◆ **TASK ITEM**: Starting at the line that contains "middle tip: (380, 654)" and ending at the line that contains "wrist: (958, 1023)", the lines below are to be given again exactly, with nothing added.

*** SOURCE MATERIAL Section Begins ***

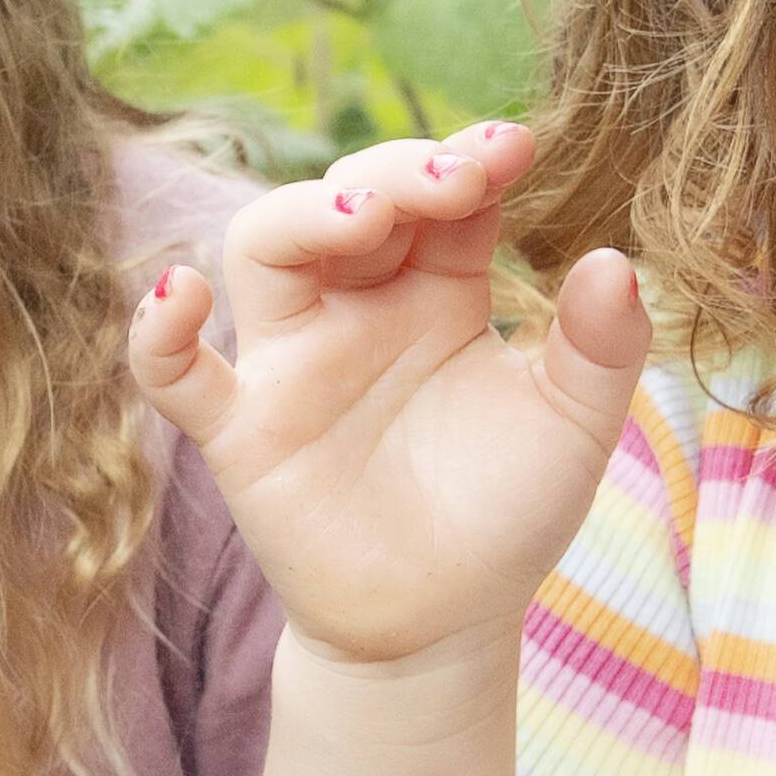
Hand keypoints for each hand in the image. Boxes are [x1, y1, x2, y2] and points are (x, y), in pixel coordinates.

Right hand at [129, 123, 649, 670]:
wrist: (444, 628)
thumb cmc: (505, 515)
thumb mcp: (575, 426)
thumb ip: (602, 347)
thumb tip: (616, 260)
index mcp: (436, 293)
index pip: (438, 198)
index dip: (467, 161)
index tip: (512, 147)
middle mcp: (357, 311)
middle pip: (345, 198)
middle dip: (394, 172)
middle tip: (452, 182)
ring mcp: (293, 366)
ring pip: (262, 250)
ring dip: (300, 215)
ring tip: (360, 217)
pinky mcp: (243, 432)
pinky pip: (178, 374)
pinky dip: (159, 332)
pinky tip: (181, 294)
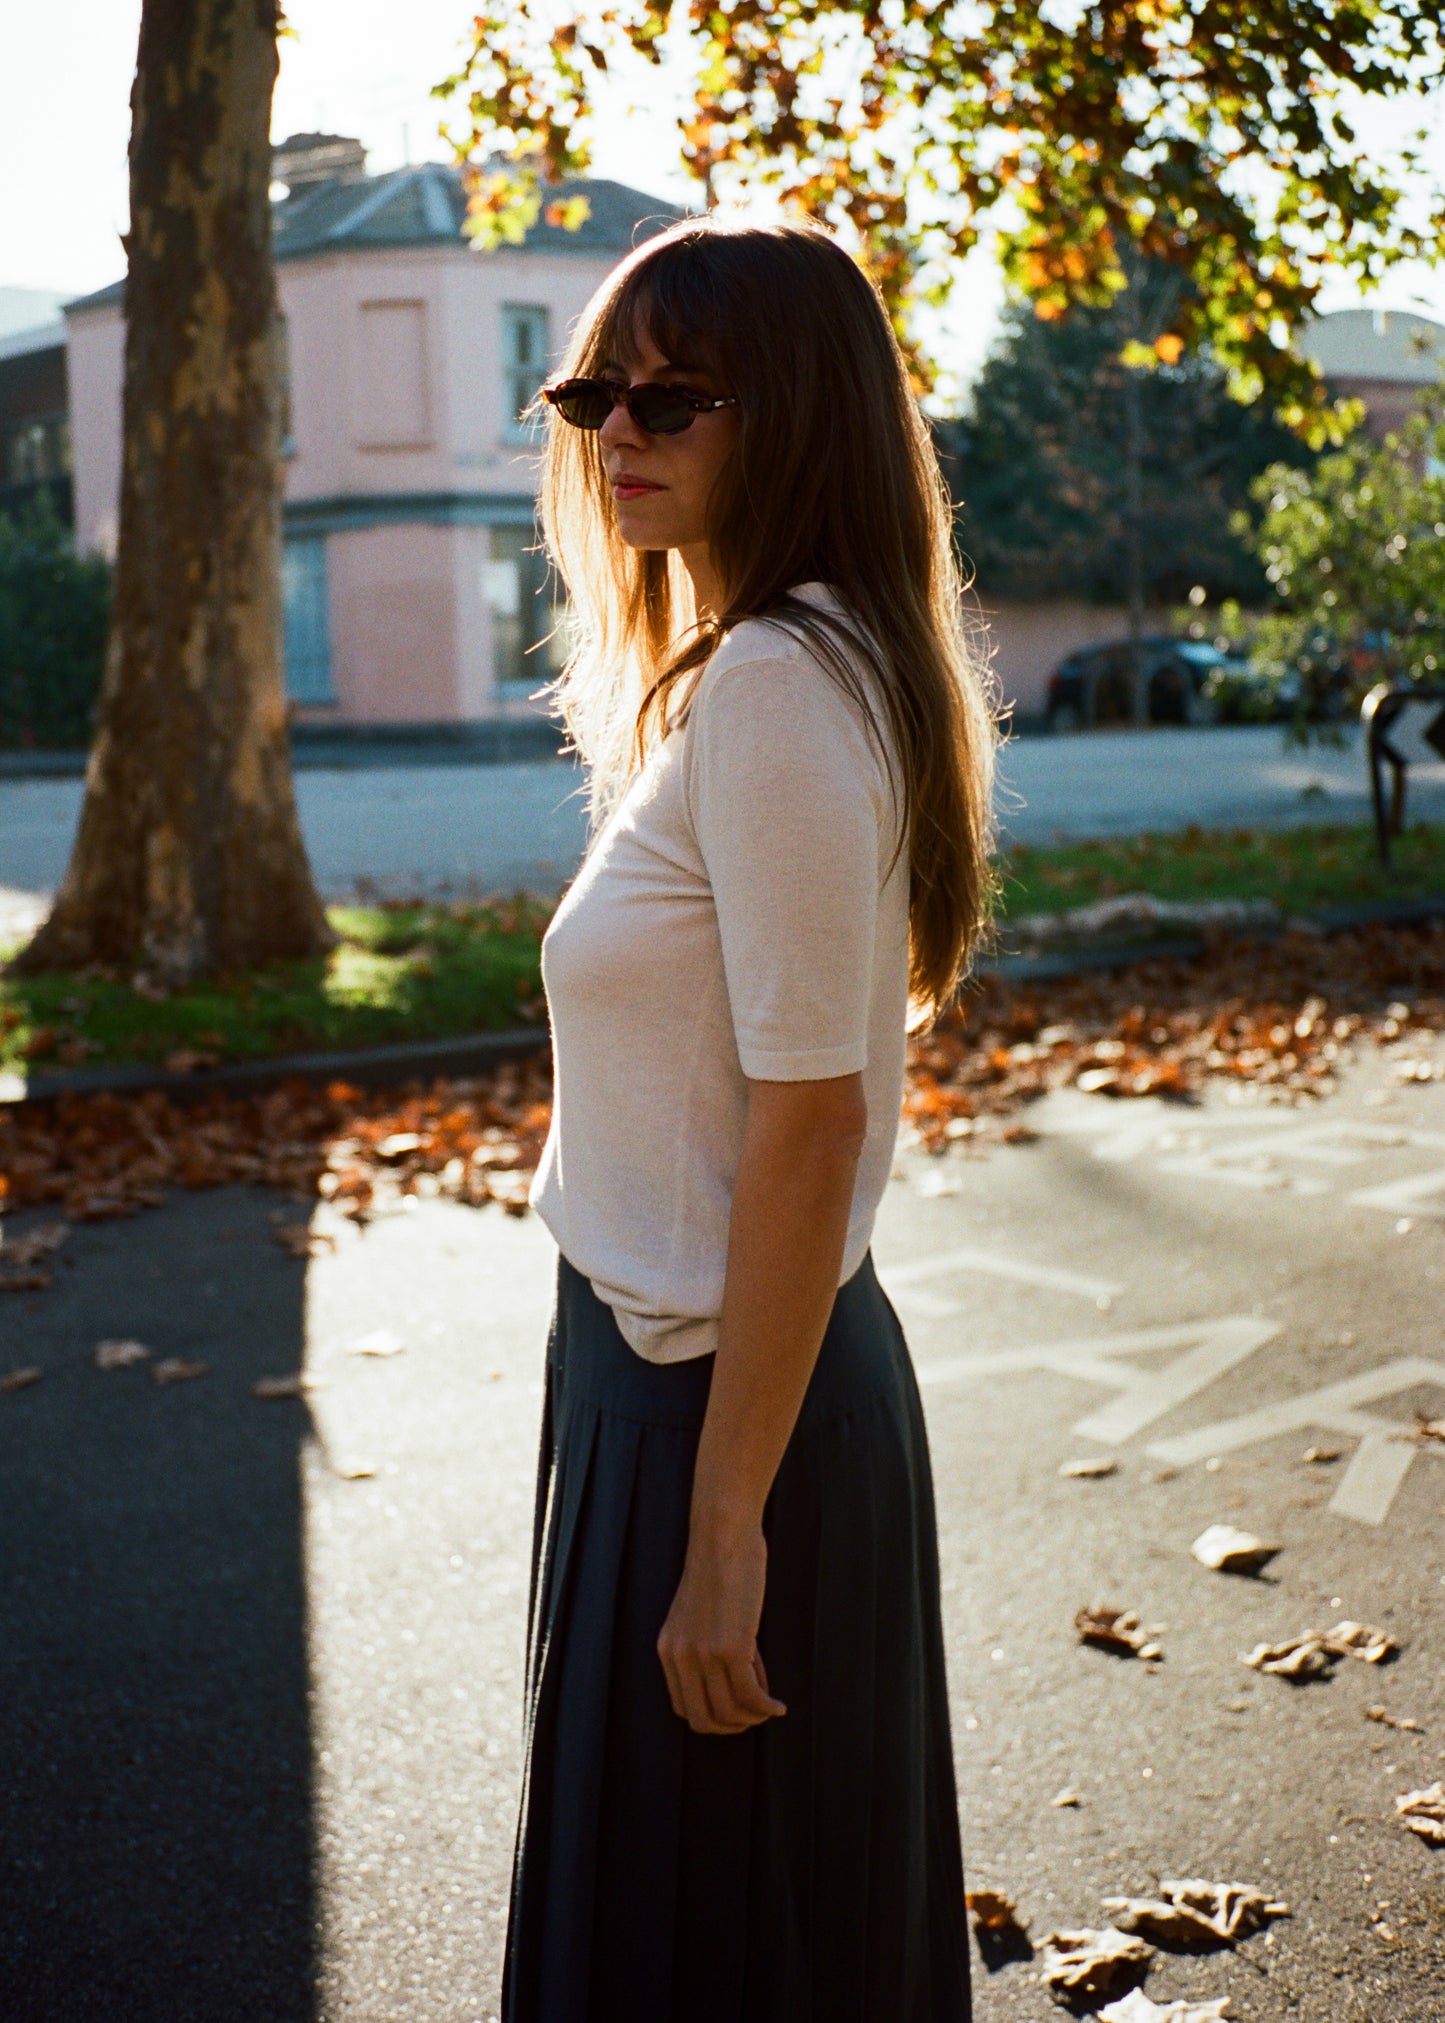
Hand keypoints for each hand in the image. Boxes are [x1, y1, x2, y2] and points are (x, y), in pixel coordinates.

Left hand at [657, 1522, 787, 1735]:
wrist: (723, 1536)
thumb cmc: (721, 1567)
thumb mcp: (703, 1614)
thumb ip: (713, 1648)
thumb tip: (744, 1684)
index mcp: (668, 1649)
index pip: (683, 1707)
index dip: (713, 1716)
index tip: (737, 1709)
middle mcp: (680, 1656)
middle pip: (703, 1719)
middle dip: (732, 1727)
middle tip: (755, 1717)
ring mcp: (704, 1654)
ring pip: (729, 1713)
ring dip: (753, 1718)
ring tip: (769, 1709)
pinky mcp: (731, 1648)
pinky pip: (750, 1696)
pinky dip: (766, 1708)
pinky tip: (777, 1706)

*** SOURCE MATERIAL Section Ends ***
*** SOURCE MATERIAL Section Begins ***

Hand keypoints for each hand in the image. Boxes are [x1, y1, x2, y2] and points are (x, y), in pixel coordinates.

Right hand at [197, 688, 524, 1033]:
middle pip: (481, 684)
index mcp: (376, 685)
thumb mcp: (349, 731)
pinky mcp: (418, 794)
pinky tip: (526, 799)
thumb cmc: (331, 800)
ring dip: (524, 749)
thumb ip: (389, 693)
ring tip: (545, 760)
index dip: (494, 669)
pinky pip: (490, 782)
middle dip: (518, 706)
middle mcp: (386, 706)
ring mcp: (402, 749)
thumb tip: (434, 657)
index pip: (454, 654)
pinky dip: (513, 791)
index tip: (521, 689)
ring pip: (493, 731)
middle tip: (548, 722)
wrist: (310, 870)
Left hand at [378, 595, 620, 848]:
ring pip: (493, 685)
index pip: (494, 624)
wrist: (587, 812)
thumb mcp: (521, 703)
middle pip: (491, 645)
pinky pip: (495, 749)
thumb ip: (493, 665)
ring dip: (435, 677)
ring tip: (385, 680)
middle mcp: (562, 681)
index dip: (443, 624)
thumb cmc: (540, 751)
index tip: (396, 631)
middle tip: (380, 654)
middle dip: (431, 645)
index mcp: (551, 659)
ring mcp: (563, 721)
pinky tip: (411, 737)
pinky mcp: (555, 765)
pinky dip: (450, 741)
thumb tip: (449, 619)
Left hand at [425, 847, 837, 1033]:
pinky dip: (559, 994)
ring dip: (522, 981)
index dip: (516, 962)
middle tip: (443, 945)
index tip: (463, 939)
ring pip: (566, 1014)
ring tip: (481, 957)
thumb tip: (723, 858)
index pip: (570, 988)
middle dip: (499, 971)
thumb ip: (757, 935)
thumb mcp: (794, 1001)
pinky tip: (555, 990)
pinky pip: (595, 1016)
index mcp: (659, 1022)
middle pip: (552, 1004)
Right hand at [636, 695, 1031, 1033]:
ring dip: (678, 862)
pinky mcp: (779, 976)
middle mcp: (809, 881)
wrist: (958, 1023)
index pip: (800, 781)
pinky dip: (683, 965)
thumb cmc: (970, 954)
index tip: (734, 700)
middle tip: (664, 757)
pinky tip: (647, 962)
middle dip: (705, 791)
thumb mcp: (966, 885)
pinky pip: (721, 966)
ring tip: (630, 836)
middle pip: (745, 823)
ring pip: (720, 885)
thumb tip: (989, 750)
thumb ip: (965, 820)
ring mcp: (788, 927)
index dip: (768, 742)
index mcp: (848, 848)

*** SOURCE MATERIAL Section Ends ***
*** SOURCE MATERIAL Section Begins ***

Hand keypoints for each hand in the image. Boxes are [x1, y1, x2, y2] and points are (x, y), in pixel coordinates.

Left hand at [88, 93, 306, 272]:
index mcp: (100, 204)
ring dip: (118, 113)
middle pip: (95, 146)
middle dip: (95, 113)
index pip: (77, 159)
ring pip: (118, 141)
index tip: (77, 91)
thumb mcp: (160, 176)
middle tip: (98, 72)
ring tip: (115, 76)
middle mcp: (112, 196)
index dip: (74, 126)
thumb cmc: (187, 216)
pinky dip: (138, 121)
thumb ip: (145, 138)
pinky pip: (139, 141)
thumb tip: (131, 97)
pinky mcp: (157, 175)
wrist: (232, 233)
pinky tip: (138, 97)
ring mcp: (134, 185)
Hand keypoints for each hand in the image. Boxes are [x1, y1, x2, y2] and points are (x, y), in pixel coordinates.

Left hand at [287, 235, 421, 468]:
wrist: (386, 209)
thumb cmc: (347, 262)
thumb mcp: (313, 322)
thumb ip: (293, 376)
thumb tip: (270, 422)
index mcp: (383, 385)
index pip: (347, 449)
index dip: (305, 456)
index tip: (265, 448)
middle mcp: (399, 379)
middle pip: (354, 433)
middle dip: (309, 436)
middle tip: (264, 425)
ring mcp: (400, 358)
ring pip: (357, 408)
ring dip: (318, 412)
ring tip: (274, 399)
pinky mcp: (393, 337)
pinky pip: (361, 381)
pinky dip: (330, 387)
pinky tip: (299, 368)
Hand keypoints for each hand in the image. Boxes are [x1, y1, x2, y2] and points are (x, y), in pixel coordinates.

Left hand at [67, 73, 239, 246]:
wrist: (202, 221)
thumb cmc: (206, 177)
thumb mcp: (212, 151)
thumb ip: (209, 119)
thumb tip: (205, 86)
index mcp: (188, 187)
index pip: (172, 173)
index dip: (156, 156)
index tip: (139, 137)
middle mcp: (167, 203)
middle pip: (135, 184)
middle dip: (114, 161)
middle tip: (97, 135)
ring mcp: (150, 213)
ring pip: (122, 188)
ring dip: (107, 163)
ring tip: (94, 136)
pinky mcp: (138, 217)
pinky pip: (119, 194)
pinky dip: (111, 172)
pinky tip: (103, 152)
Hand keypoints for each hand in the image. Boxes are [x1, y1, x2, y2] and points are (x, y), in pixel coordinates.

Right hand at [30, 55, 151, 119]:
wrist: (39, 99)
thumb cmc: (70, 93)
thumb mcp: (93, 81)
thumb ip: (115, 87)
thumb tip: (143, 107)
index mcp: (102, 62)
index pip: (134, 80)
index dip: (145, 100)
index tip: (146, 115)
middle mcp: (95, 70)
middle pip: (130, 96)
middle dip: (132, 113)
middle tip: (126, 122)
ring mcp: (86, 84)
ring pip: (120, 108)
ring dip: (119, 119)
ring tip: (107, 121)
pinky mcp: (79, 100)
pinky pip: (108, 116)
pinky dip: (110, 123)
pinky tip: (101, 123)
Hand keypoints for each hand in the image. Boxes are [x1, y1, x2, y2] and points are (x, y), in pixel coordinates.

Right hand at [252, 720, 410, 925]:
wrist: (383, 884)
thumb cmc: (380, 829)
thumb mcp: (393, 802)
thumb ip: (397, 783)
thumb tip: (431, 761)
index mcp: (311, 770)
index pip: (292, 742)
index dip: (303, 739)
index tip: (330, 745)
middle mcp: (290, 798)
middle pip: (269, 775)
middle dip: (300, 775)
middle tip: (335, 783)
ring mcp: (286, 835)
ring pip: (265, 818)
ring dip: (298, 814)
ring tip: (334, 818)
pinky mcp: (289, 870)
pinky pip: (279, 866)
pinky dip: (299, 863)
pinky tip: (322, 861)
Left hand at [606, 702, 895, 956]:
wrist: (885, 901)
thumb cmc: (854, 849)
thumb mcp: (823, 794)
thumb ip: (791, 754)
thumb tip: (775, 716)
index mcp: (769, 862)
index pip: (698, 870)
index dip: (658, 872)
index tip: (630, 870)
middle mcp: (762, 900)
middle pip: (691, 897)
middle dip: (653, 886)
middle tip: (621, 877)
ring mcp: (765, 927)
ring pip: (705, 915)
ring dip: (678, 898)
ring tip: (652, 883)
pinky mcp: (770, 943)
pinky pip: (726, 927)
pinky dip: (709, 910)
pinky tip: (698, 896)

*** SOURCE MATERIAL Section Ends ***

◆ **SOLVED PROBLEM**:
middle tip: (380, 654)
middle dip: (431, 645)
index mcp: (551, 659)
ring mcp: (563, 721)
pinky tip: (411, 737)
pinky mcp: (555, 765)
pinky dip: (450, 741)
thumb tip: (449, 619)
Left hand at [425, 847, 837, 1033]:
pinky dip: (559, 994)
ring dip: (522, 981)
index dip: (516, 962)
middle tip: (443, 945)
index tip: (463, 939)
ring pip: (566, 1014)
ring tip: (481, 957)
thumb tip: (723, 858)
index pip: (570, 988)
middle dip: (499, 971)
thumb ip: (757, 935)
thumb mcp: (794, 1001)
pinky tip: (555, 990)
pinky pip: (595, 1016)
index mcp: (659, 1022)
middle pip: (552, 1004)
Right hand at [636, 695, 1031, 1033]:
ring dip: (678, 862)
pinky mcp: (779, 976)
middle mcp: (809, 881)
wrist: (958, 1023)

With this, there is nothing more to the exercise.